Cartier Tank Cintrée Les Rééditions in Platinum
Unveiled in Cannes back in September, the new Blancpain Fifty Fathoms 70th Anniversary Act III celebrates seven decades of the Swiss brand’s famed dive watch. Upon its release in 1953, the original steel version arrived just as scuba diving was establishing itself as a recreational sport; these days, however, most divers use dive computers, and the automatic dive watch has become a mere accessory.
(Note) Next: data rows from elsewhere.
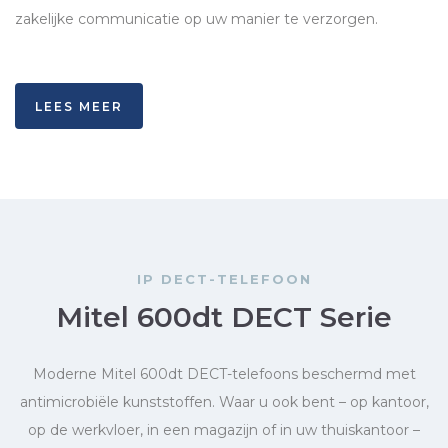
zakelijke communicatie op uw manier te verzorgen.
LEES MEER
IP DECT-TELEFOON
Mitel 600dt DECT Serie
Moderne Mitel 600dt
DECT
-telefoons beschermd met
antimicrobiële kunststoffen. Waar u ook bent – op kantoor,
op de werkvloer, in een magazijn of in uw thuiskantoor –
Though it’s a fairly simple, time-only piece, the new Act III reimagines the Fifty Fathoms as an unabashed luxury item, housing it in 9K Bronze Gold, a special alloy containing 37.5 percent gold, 50 percent copper, and 12.5 percent silver, palladium, and gallium. Water resistant to a whopping 300m and featuring a 100-hour power reserve, it can still be used as a genuine tool, however—which should help justify a price of $32,000.